Nie chcę snuć jakichś optymistycznych scenariuszy. Nie chcę jeszcze fantazjować, że wszystko skończy się dobrze, by nie czuć potem wielkiego bólu, jeśli nam się nie uda. Ale jednocześnie wiem, że Ukraina jest wolna, że nie mamy wyboru i będziemy walczyć do końca. Właśnie dlatego, że wierzymy w wolność i radość życia.

Wołodymyr Zełenski wyrasta na bohatera. Głosowałaś na niego?

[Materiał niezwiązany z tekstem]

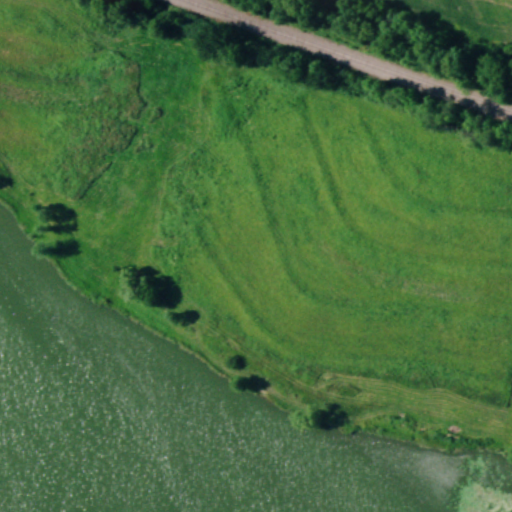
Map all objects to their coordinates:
railway: (352, 55)
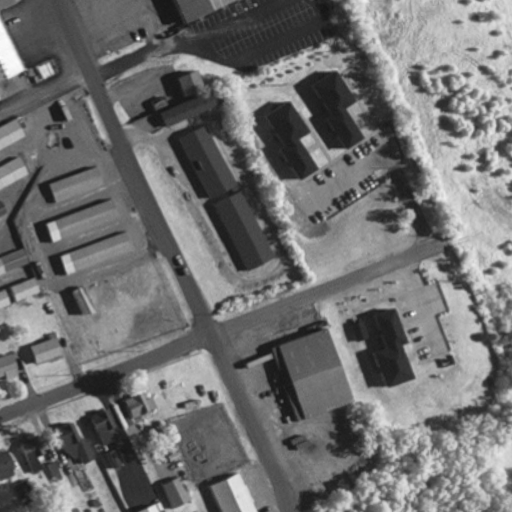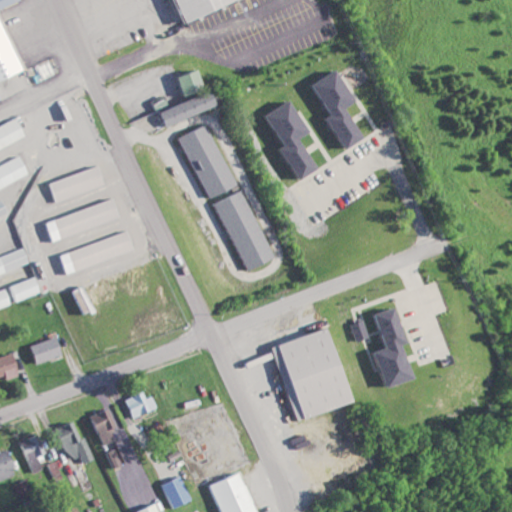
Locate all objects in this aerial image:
road: (277, 4)
building: (187, 7)
building: (5, 54)
building: (179, 82)
building: (328, 108)
building: (176, 109)
building: (8, 132)
building: (283, 139)
road: (391, 157)
building: (200, 161)
building: (9, 171)
building: (69, 184)
building: (1, 210)
building: (75, 220)
building: (237, 230)
building: (89, 252)
road: (169, 255)
building: (12, 260)
building: (21, 289)
building: (3, 297)
road: (217, 329)
building: (353, 329)
building: (381, 347)
building: (40, 349)
building: (5, 366)
building: (302, 372)
building: (135, 403)
building: (97, 424)
building: (68, 442)
building: (28, 451)
building: (110, 457)
building: (4, 462)
building: (170, 490)
building: (227, 493)
building: (141, 507)
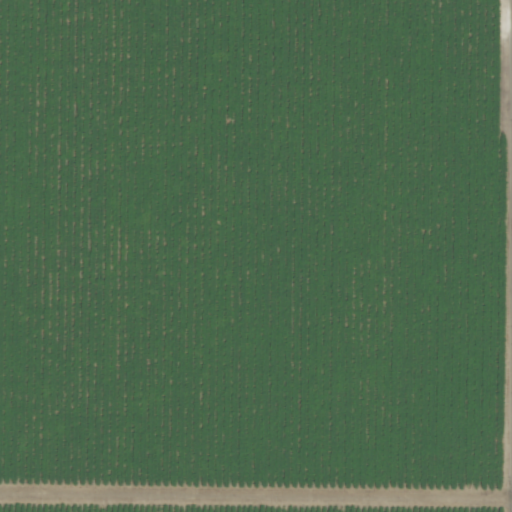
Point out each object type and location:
crop: (255, 255)
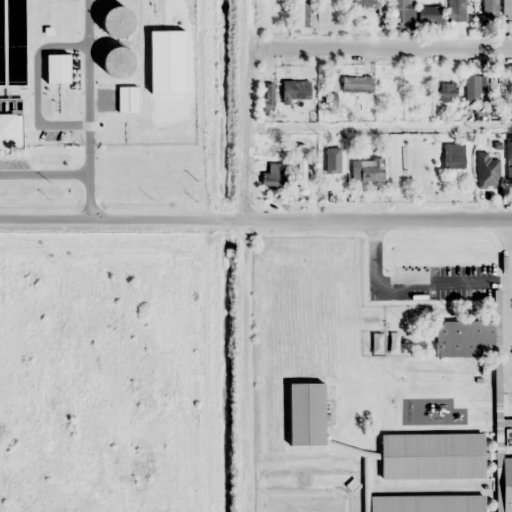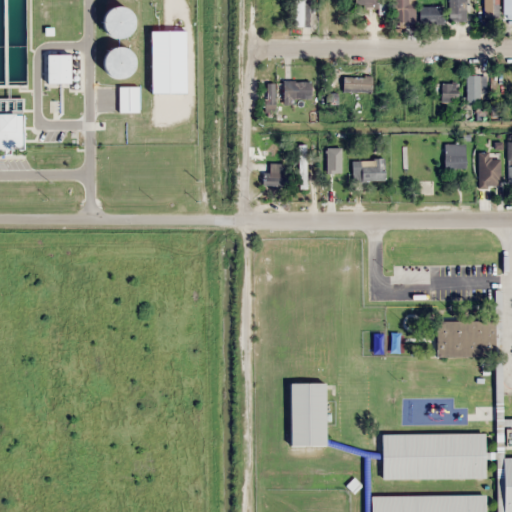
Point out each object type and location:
building: (368, 3)
building: (488, 5)
building: (506, 6)
building: (276, 8)
building: (398, 10)
building: (454, 10)
building: (326, 11)
building: (300, 13)
building: (428, 14)
building: (120, 23)
road: (389, 52)
building: (121, 63)
building: (60, 69)
building: (354, 83)
building: (294, 89)
building: (415, 89)
building: (472, 89)
building: (446, 92)
building: (268, 97)
building: (330, 98)
building: (129, 99)
building: (12, 132)
building: (403, 141)
building: (452, 156)
building: (508, 161)
building: (331, 163)
building: (301, 166)
building: (366, 170)
building: (486, 170)
building: (270, 175)
road: (256, 211)
building: (304, 413)
building: (430, 455)
building: (506, 484)
building: (425, 503)
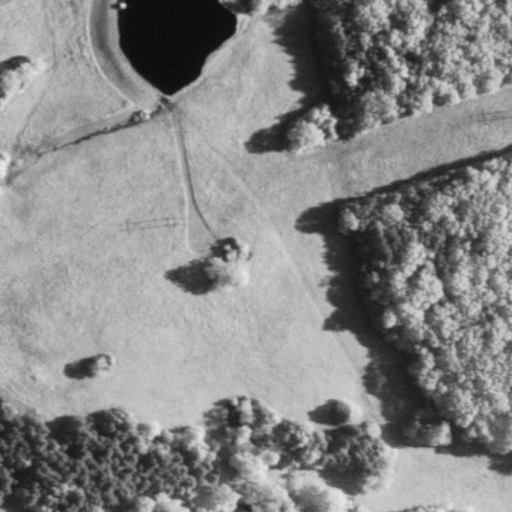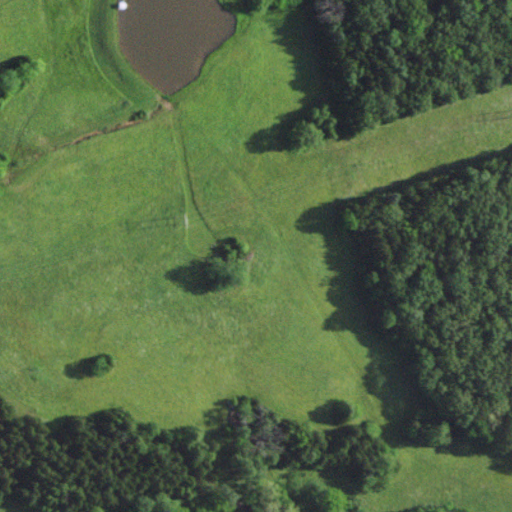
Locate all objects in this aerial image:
power tower: (167, 211)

Nie. Byłam wobec niego bardzo sceptyczna. Ale podoba mi się to, jak dziś się zachowuje i jak podejmuje wyzwania. Jestem z niego dumna. Ale jednocześnie nie popadam w euforię. To aktor i myślę, że podobna mu się jego nowa rola. Myślę, że zdał sobie sprawę, że to wielka rola. Jeśli będzie ją nadal tak grał jak teraz – zachowa prodemokratyczny, proeuropejski kurs – będę go całkowicie wspierać.

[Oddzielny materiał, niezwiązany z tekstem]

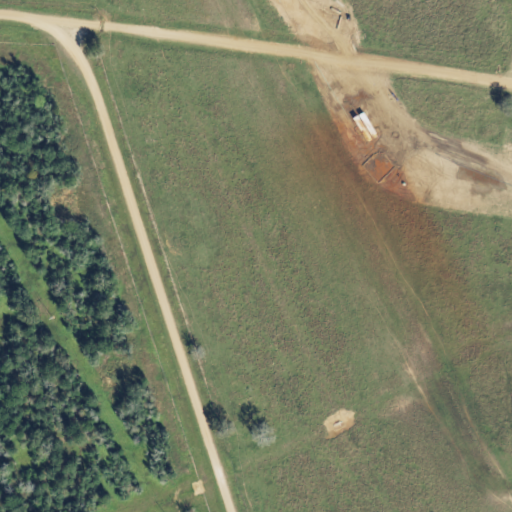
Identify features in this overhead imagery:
road: (255, 47)
road: (148, 267)
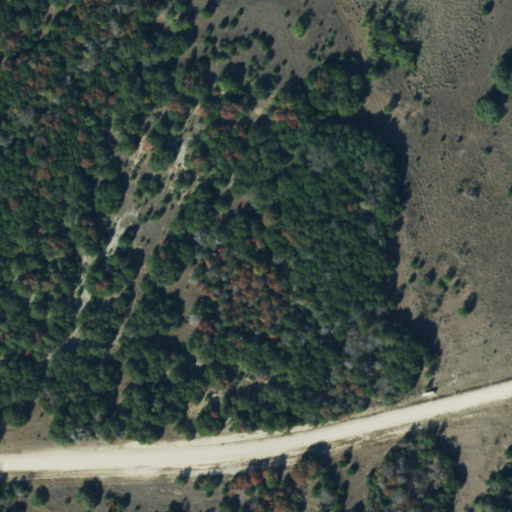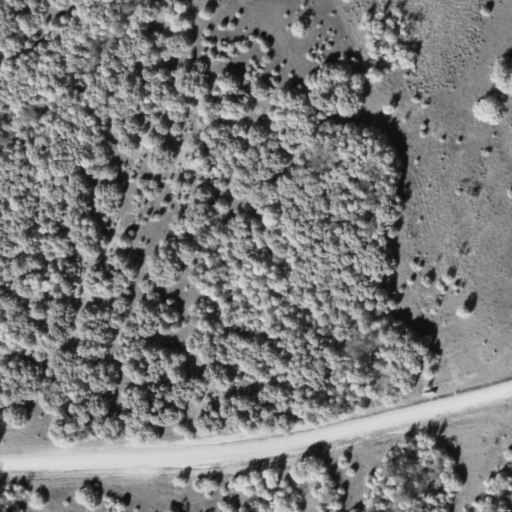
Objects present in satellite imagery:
road: (258, 446)
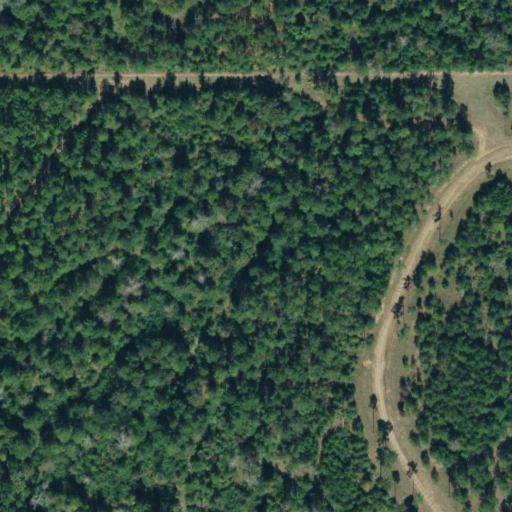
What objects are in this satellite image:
road: (278, 45)
road: (432, 123)
road: (390, 315)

Powiedziałaś, że nie śpisz od początku wojny...

Przez ostatni miesiąc miałam kłopoty ze snem. Ale tej nocy, kiedy wybuchła wojna, spałam spokojnie. Miałam dziwny sen: byłam w Moskwie, chodziłam po zupełnie pustych ulicach, próbowałam znaleźć jakichś ludzi, ale nikogo nie było. O 7 rano obudził mnie mąż. Powiedział: „Irka, wybuchła wojna. Bombardują Kijów, Charków, Mariupol". Nie mogłam w to uwierzyć. Słuchałam całe życie opowieści mojej mamy i babci o tym, jak druga wojna światowa przyszła do Kijowa, o pierwszym dniu bombardowania w 1941 roku. Babcia i mama nocowały wtedy u przyjaciół i dzięki temu przeżyły, bo na ich mieszkanie spadła bomba. Opowieści babci z okupacji Kijowa to były dla mnie zawsze historie z jakiegoś innego świata. Coś z przeszłości, co nigdy nie może się powtórzyć.

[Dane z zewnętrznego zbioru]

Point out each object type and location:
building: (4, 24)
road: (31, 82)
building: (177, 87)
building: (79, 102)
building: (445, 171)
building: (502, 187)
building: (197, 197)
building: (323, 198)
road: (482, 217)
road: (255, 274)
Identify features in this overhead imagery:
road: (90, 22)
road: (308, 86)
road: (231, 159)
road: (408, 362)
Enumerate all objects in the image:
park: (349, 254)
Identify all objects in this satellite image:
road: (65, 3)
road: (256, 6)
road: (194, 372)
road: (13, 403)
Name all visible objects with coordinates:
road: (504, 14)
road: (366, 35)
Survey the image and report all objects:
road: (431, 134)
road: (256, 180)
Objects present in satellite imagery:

IRYNA CIŁYK (IRYNA TSILYK) jest ukraińską reżyserką dokumentalną, jej film „Ziemia jest niebieska jak pomarańcza" o rodzinie w Donbasie został nagrodzony na wielu festiwalach światowych, m.in. w Sundance. Był również zwycięzcą polskiego festiwalu Docs Against Gravity, można go zobaczyć na VOD TVP. Mąż Iryny – Artem Czech – jest znanym ukraińskim pisarzem, jego książki są dostępne po polsku. Ich syn ma 11 lat

Autorka: Paulina Reiter

Zdjęcia: archiwum prywatne

Tekst opublikowany w „Wysokich Obcasach" „Gazety Wyborczej" 12 marca 2022 r.